Heute war sehr heißer Tag, gefühlte 35 Grad, vielleicht nur 30. So geölt hatte ich noch nie. Zum Mittag in Kutaisi locker 1,5 l Wasser und ein Bier. Richtig brütende Hitze in der Hauptstadt von Kolchis. Heute eine hässliche Ruine aus Sowjetzeiten, mit einigen Highlights: die restaurierte Bagrati Kathedrale, Stadtpark mit Brunnen, Historisches Museum. Auch sonst ist das Land in einem desolaten Zustand. Solche Ruinenlandschaften habe ich selbst 1992 in der DDR nicht erlebt. das wird noch ein langer Weg für Georgien.

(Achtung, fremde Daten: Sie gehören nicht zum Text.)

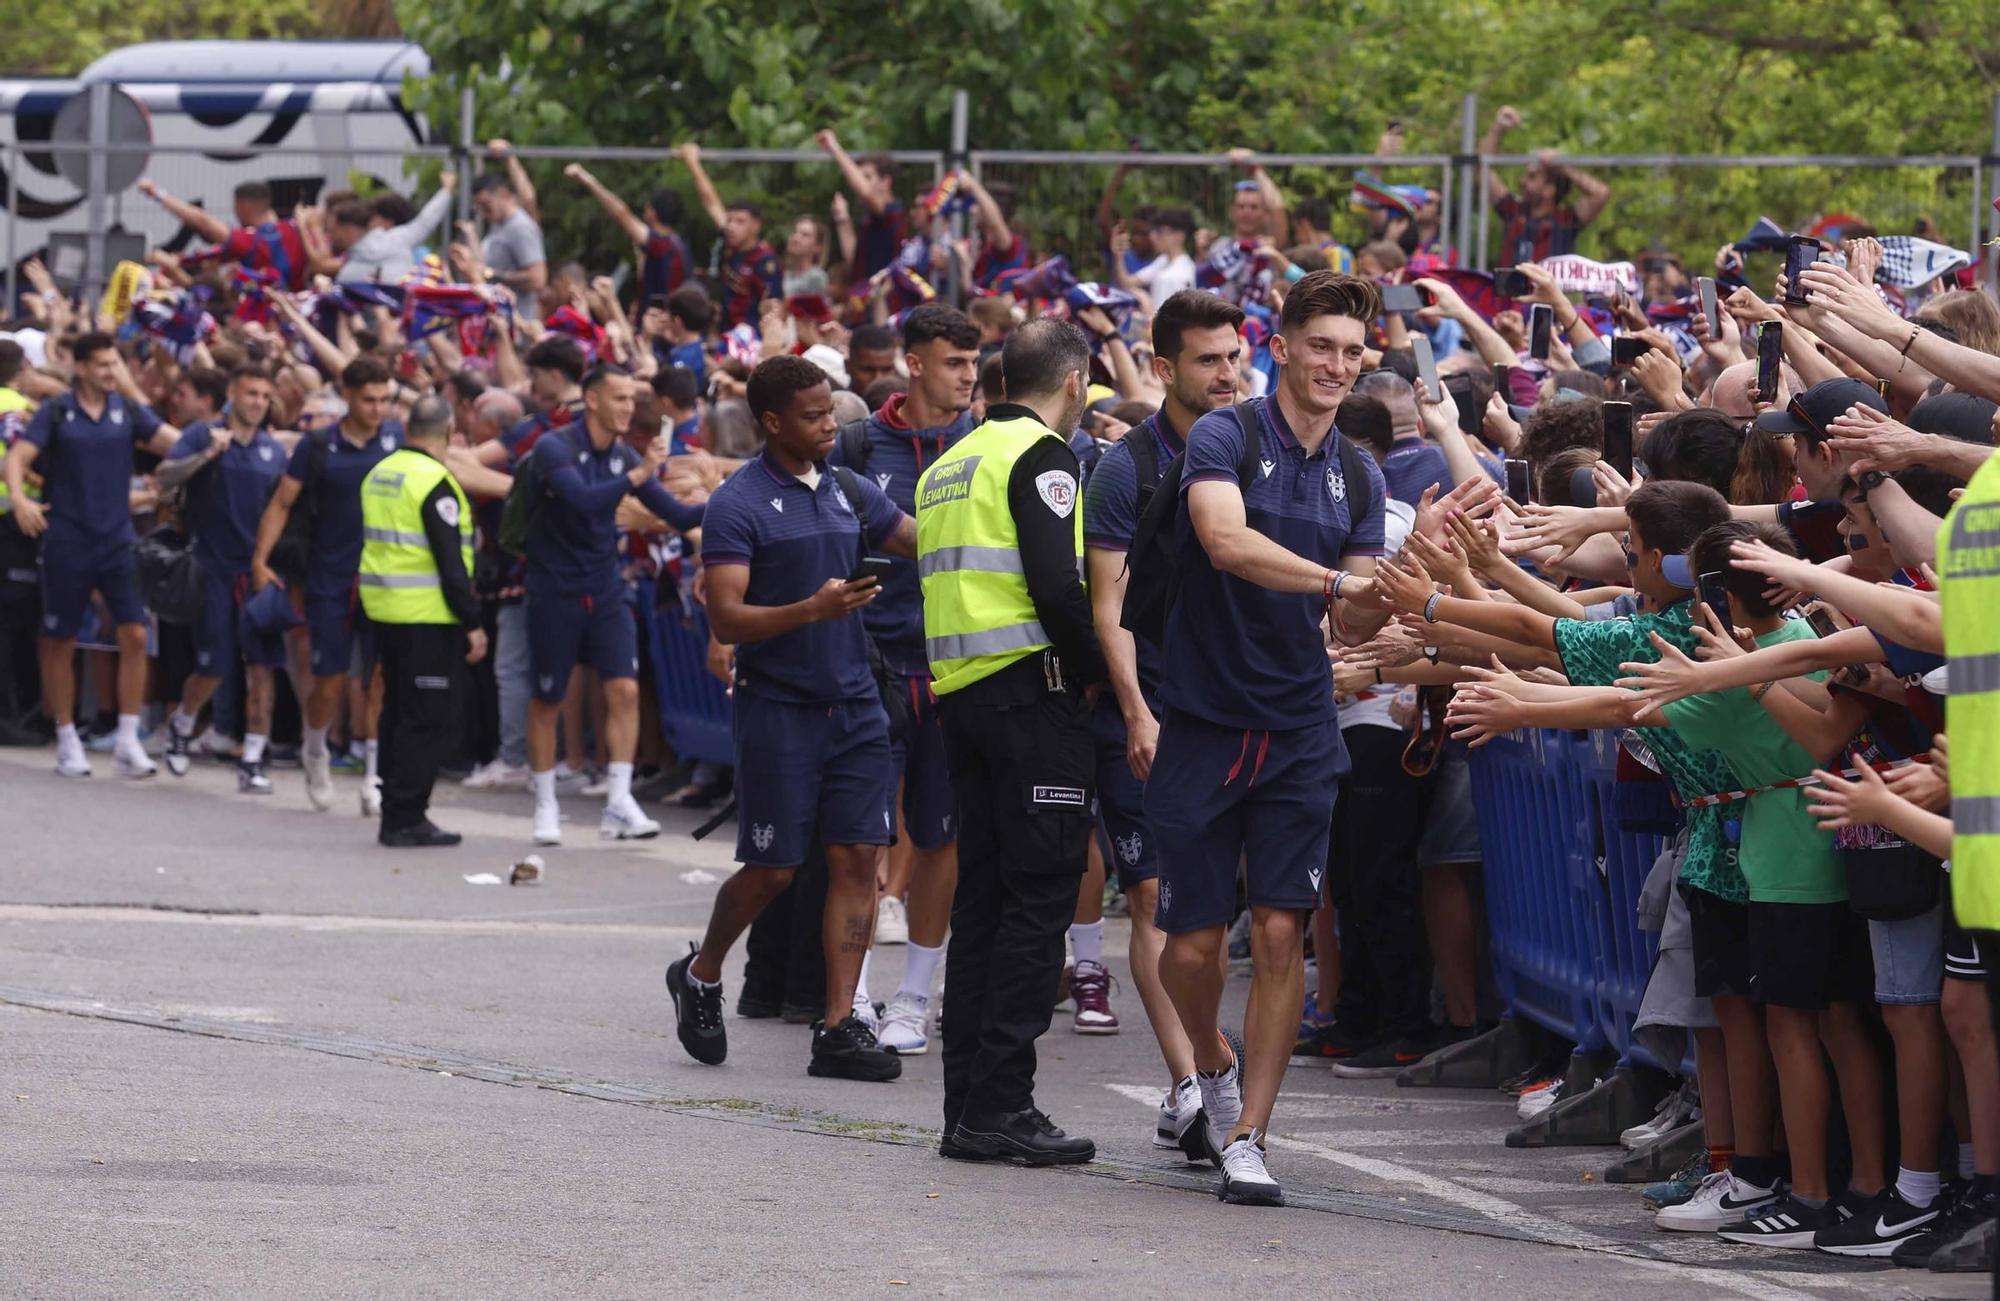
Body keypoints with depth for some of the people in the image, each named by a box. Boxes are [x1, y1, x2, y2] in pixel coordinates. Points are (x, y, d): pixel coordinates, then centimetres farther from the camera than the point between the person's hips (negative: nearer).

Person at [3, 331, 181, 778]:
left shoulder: (128, 411, 4)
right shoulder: (56, 413, -2)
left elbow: (175, 442, -4)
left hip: (116, 539, 2)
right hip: (66, 540, -2)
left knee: (134, 635, -8)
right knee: (60, 641, 5)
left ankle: (128, 741, -2)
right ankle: (67, 740, 18)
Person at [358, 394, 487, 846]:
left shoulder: (379, 474, 11)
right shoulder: (434, 482, -15)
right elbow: (450, 561, -18)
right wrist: (472, 623, -15)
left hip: (383, 609, 9)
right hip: (428, 618, -9)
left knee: (399, 715, 16)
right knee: (430, 720, -3)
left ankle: (398, 814, 20)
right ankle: (404, 818, -5)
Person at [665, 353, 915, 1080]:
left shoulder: (848, 491, 10)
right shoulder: (738, 505, -9)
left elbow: (927, 544, 21)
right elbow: (726, 620, -15)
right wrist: (812, 609, -29)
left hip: (853, 703, 5)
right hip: (777, 706, -5)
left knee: (857, 859, -2)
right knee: (773, 868, -1)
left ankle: (838, 1028, 0)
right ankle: (701, 974, 26)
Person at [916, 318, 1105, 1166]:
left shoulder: (951, 465, 20)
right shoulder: (1040, 455, -7)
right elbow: (1056, 586, -18)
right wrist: (1106, 673, -7)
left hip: (959, 689, 9)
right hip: (1032, 690, -9)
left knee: (984, 895, 11)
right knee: (1039, 894, -7)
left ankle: (968, 1103, 10)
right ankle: (1000, 1103, -12)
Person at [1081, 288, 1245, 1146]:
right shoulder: (1127, 467, -4)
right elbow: (1110, 605, -7)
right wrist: (1137, 713, -16)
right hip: (1146, 713, -4)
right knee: (1156, 897, -7)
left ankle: (1188, 1087, 10)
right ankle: (1187, 1084, -11)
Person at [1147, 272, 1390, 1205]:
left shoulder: (1358, 478, 10)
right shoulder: (1226, 439, -7)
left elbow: (1355, 621, 8)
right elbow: (1225, 540, -27)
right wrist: (1336, 578, -36)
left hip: (1299, 732, 3)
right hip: (1203, 720, -3)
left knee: (1281, 933, -6)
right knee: (1192, 942, 1)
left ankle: (1245, 1135, 1)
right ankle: (1214, 1067, 32)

Wegen der Hitze bin ich erst im 18 Uhr weiter gefahren, bis zum nächsten Ort Zestafoni. Jetzt geht es wieder ins Gebirge. Der kleine und der große Kaukasus sind schon deutlich zusammen gerückt, auf beiden Seiten Spitzen in Schnee und Eis. Der Wetterumschwung von sehr kalt in Ostanatolien auf jetzt sehr heiß kam plötzlich. Werde ich hinkriegen. Heute früh hatte ich 2.000 km auf der Uhr. Höhenmeter bisher ca 18.000.
Dann habe ich heute ein japanisches Pärchen auf Fahrrad überholt. Sie sind auf dem Weg wie ich von Istanbul nach China. Aber viel Bus, und noch 5 Monate bis Kashgar. Beim Verlassen von Kutaisi traf ich sie wieder.